Looking Beyond the Headline
Yet, in the volatile world of crypto, today's dire prediction can be tomorrow's forgotten footnote. Market sentiment shifts faster than a trader can hit 'sell.' While the bank's new target paints a cautious picture, it also resets the bar—potentially setting the stage for a narrative of 'underpromise and overdeliver' should the tide turn.
The final take? One bank's spreadsheet says 'caution.' The market, forever the rebellious teenager, will decide whether to listen. After all, in crypto, the only constant is the crowd's uncanny ability to prove both bulls and banks wrong—usually at the most expensive moment.
Importantly, the cut was not limited to XRPs. In early-Feb, Standard Chartered reduced targets for many major coins. Bitcoin’s 2026 target was trimmed to $100,000, Ethereum’s to $4,000, and Solana’s to $135.
The MOVE underscores growing caution among institutions as the broader crypto markets struggle through a difficult start to 2026, which dipped around 15% since the year started.
Market Effect On XRP Price Journey: Support StandChart’s Reserved View
The coin carried strong momentum into 2025 after hitting a $3.65 peak in July amid regulatory clarity and growing ETF optimism. Into early 2026, the token traded NEAR $1.80-$2.00, briefly spiking toward $2.40 before broader market weakness set in.
Since then the token continuously struggles to reach the $2 mark, and at the time of writing, it trades near $1.48, up 1.17% in 24 hours, even as it remains down nearly 28% monthly and over 45% year-on-year.

Despite this, the XRP ETF has shown strong resilience even after noting around $500 in outflows since January. The ETFs currently manage over $1.14 billion in total AUM, with seven active funds and a positive weekly net Flow of +3.5 million coins.
Major Reason Behind XRP Price Move
Standard Chartered cited multiple reasons behind the downgrade, which also included the $500 million outflow of the ETFs along with:
Broad crypto selloff in early 2026 amid inflation worries and tighter liquidity. Because of that risk assets, including XRPs, experienced heavier outflows.
One of the major reasons behind the large liquidation of the markets is the rising war situations and sanctions among major economies, mainly including the United States under President Trump’s intense policies.
The much awaited–CLARITY Act, expected to bring clarity in crypto management, continuously facing delays as major banks and crypto platforms remain divided over its stablecoin yield provisions.
Perpetual futures traders dominate near-term price action.
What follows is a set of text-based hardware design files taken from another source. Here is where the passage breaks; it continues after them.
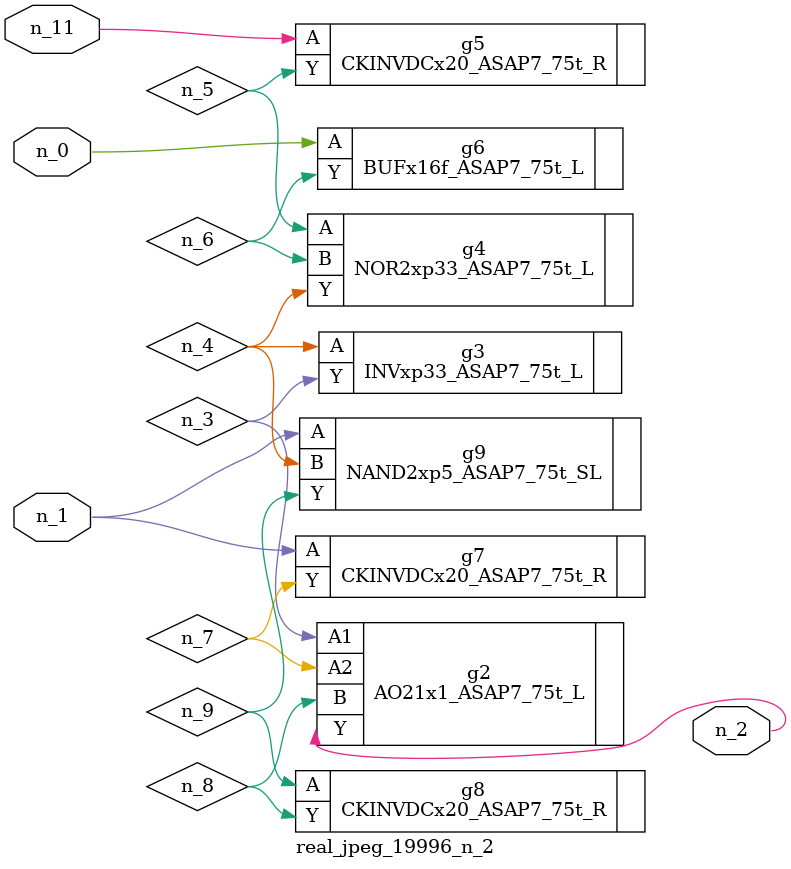
<source format=v>
module real_jpeg_19996_n_2 (n_1, n_11, n_0, n_2);

input n_1;
input n_11;
input n_0;

output n_2;

wire n_5;
wire n_4;
wire n_8;
wire n_6;
wire n_7;
wire n_3;
wire n_9;

BUFx16f_ASAP7_75t_L g6 ( 
.A(n_0),
.Y(n_6)
);

CKINVDCx20_ASAP7_75t_R g7 ( 
.A(n_1),
.Y(n_7)
);

NAND2xp5_ASAP7_75t_SL g9 ( 
.A(n_1),
.B(n_4),
.Y(n_9)
);

AO21x1_ASAP7_75t_L g2 ( 
.A1(n_3),
.A2(n_7),
.B(n_8),
.Y(n_2)
);

INVxp33_ASAP7_75t_L g3 ( 
.A(n_4),
.Y(n_3)
);

NOR2xp33_ASAP7_75t_L g4 ( 
.A(n_5),
.B(n_6),
.Y(n_4)
);

CKINVDCx20_ASAP7_75t_R g8 ( 
.A(n_9),
.Y(n_8)
);

CKINVDCx20_ASAP7_75t_R g5 ( 
.A(n_11),
.Y(n_5)
);


endmodule
</source>
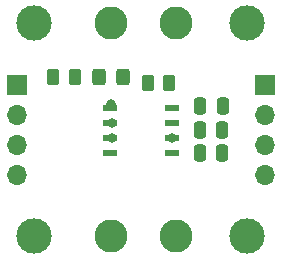
<source format=gts>
%TF.GenerationSoftware,KiCad,Pcbnew,7.0.6*%
%TF.CreationDate,2023-11-15T13:44:32-06:00*%
%TF.ProjectId,TorqueSensorAmpifierPCB,546f7271-7565-4536-956e-736f72416d70,rev?*%
%TF.SameCoordinates,Original*%
%TF.FileFunction,Soldermask,Top*%
%TF.FilePolarity,Negative*%
%FSLAX46Y46*%
G04 Gerber Fmt 4.6, Leading zero omitted, Abs format (unit mm)*
G04 Created by KiCad (PCBNEW 7.0.6) date 2023-11-15 13:44:32*
%MOMM*%
%LPD*%
G01*
G04 APERTURE LIST*
G04 Aperture macros list*
%AMRoundRect*
0 Rectangle with rounded corners*
0 $1 Rounding radius*
0 $2 $3 $4 $5 $6 $7 $8 $9 X,Y pos of 4 corners*
0 Add a 4 corners polygon primitive as box body*
4,1,4,$2,$3,$4,$5,$6,$7,$8,$9,$2,$3,0*
0 Add four circle primitives for the rounded corners*
1,1,$1+$1,$2,$3*
1,1,$1+$1,$4,$5*
1,1,$1+$1,$6,$7*
1,1,$1+$1,$8,$9*
0 Add four rect primitives between the rounded corners*
20,1,$1+$1,$2,$3,$4,$5,0*
20,1,$1+$1,$4,$5,$6,$7,0*
20,1,$1+$1,$6,$7,$8,$9,0*
20,1,$1+$1,$8,$9,$2,$3,0*%
G04 Aperture macros list end*
%ADD10C,3.000000*%
%ADD11C,2.800000*%
%ADD12RoundRect,0.250000X0.325000X0.450000X-0.325000X0.450000X-0.325000X-0.450000X0.325000X-0.450000X0*%
%ADD13R,1.700000X1.700000*%
%ADD14O,1.700000X1.700000*%
%ADD15R,1.257300X0.508000*%
%ADD16RoundRect,0.250000X-0.250000X-0.475000X0.250000X-0.475000X0.250000X0.475000X-0.250000X0.475000X0*%
%ADD17RoundRect,0.250000X0.262500X0.450000X-0.262500X0.450000X-0.262500X-0.450000X0.262500X-0.450000X0*%
%ADD18RoundRect,0.250000X-0.262500X-0.450000X0.262500X-0.450000X0.262500X0.450000X-0.262500X0.450000X0*%
%ADD19C,0.800000*%
G04 APERTURE END LIST*
D10*
%TO.C,H3*%
X79000000Y-91500000D03*
%TD*%
D11*
%TO.C,TP1*%
X73000000Y-91500000D03*
%TD*%
D10*
%TO.C,H2*%
X61000000Y-109500000D03*
%TD*%
D12*
%TO.C,D1*%
X68525000Y-96000000D03*
X66475000Y-96000000D03*
%TD*%
D13*
%TO.C,J2*%
X80500000Y-96700000D03*
D14*
X80500000Y-99240000D03*
X80500000Y-101780000D03*
X80500000Y-104320000D03*
%TD*%
D11*
%TO.C,TP4*%
X73000000Y-109500000D03*
%TD*%
D15*
%TO.C,U1*%
X67402450Y-98690000D03*
X67402450Y-99960000D03*
X67402450Y-101230000D03*
X67402450Y-102500000D03*
X72647550Y-102500000D03*
X72647550Y-101230000D03*
X72647550Y-99960000D03*
X72647550Y-98690000D03*
%TD*%
D11*
%TO.C,TP2*%
X67500000Y-91500000D03*
%TD*%
%TO.C,TP3*%
X67500000Y-109500000D03*
%TD*%
D13*
%TO.C,J1*%
X59500000Y-96700000D03*
D14*
X59500000Y-99240000D03*
X59500000Y-101780000D03*
X59500000Y-104320000D03*
%TD*%
D10*
%TO.C,H1*%
X61000000Y-91500000D03*
%TD*%
%TO.C,H4*%
X79000000Y-109500000D03*
%TD*%
D16*
%TO.C,C2*%
X75050000Y-98500000D03*
X76950000Y-98500000D03*
%TD*%
D17*
%TO.C,R2*%
X70587500Y-96500000D03*
X72412500Y-96500000D03*
%TD*%
D16*
%TO.C,C3*%
X75000000Y-102500000D03*
X76900000Y-102500000D03*
%TD*%
D18*
%TO.C,R1*%
X62587500Y-96000000D03*
X64412500Y-96000000D03*
%TD*%
D16*
%TO.C,C1*%
X76900000Y-100500000D03*
X75000000Y-100500000D03*
%TD*%
D19*
X72412500Y-96500000D03*
X67500000Y-98275500D03*
X62587500Y-96000000D03*
X72647550Y-101230000D03*
X67550000Y-99960000D03*
X67550000Y-101230000D03*
M02*

</source>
Data shows $13.5M in long liquidations, a $245.7M drop in open interest, and negative funding rates, all bearish near term.
Macroeconomic pressure also played a major role. Ongoing inflation concerns, tighter financial conditions, and global deleveraging have dampened risk appetite. As a result, optimistic crypto forecasts made during late 2025, when regulatory sentiment was improving, are now being reassessed.
What Comes Next For XRP Price Target
Despite near-term pressure, not all signals are bearish. Long-term utility remains a key theme. Japan continues to integrate XRPL into its regulated fintech ecosystem, backed by SBI Holdings, which owns over 9% of Ripple Labs.
At the same time, quiet accumulation has been reported in South Korea, where large players have added hundreds of millions of XRPs during periods of fear, often a sign of strategic positioning.
In simple terms, XRP’s next move depends on balance. If derivatives pressure fades and ETF flows stabilize, the foundation for a stronger recovery could form. If macro stress deepens, however, volatility may persist.
This content is for informational purposes only and does not constitute financial advice.